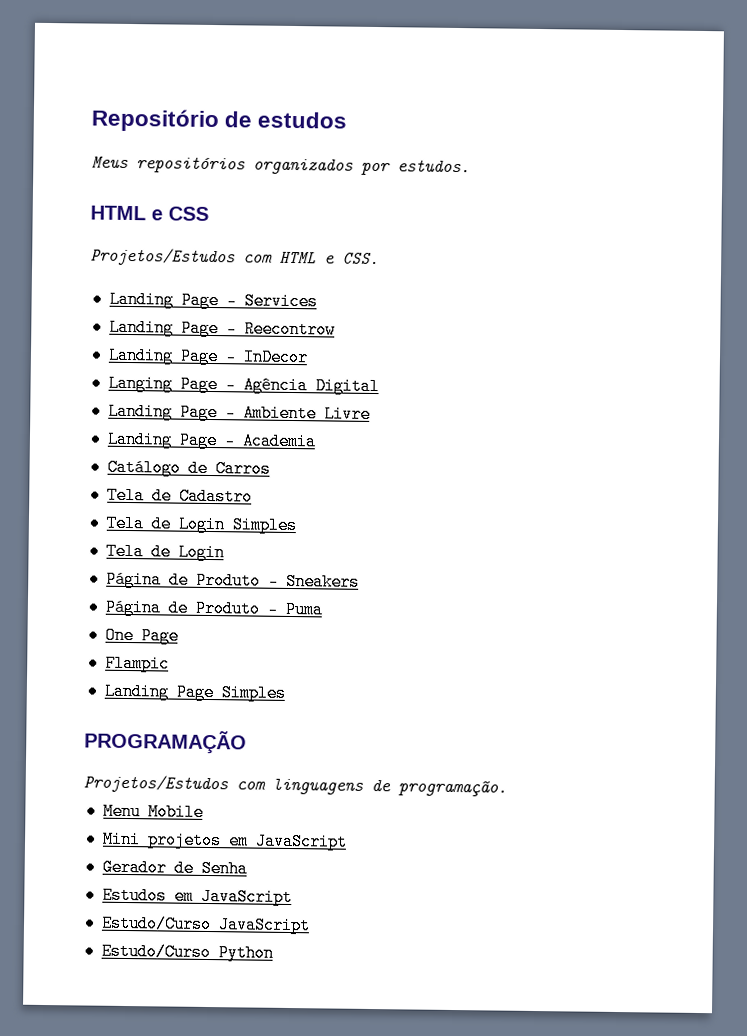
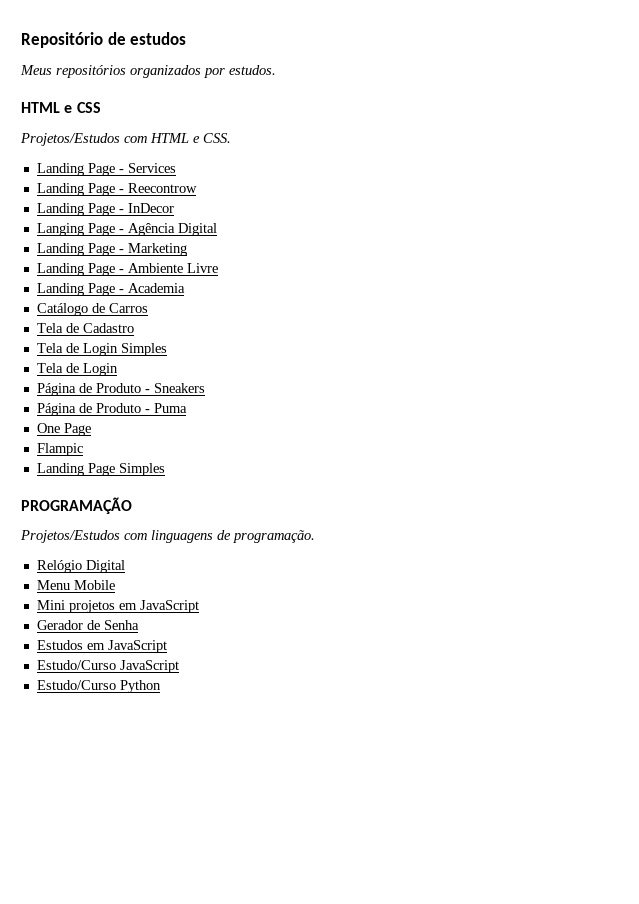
(380, 386) none -> [36,243,187,256] // Landing Page - Marketing
(507, 788) none -> [36,560,125,573] // Relógio Digital

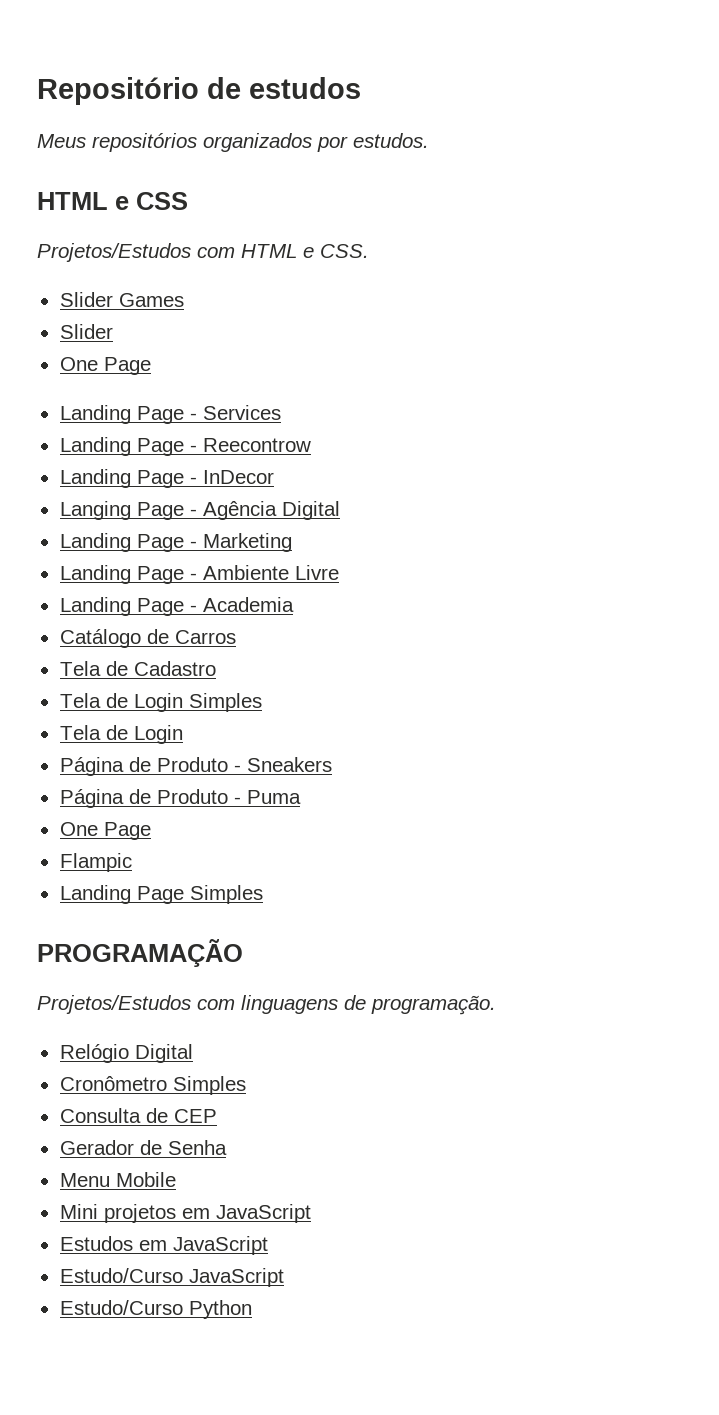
(231, 138) none -> [59,292,184,307] [59,324,113,339] [59,357,151,375] // Slider Games // Slider // One Page
(125, 566) none -> [59,1076,246,1095] [59,1108,217,1123] [59,1140,227,1155] // Cronômetro Simples // Consulta de CEP // Gerador de Senha
[36,620,139,630] // Gerador de Senha -> (311, 1213) none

## ACTIVITY:
Please output all of the data exactly as given, omitting any images it holds.

## TASK SOLUTION:
(380, 386) none -> [36,243,187,256] // Landing Page - Marketing
(507, 788) none -> [36,560,125,573] // Relógio Digital

(231, 138) none -> [59,292,184,307] [59,324,113,339] [59,357,151,375] // Slider Games // Slider // One Page
(125, 566) none -> [59,1076,246,1095] [59,1108,217,1123] [59,1140,227,1155] // Cronômetro Simples // Consulta de CEP // Gerador de Senha
[36,620,139,630] // Gerador de Senha -> (311, 1213) none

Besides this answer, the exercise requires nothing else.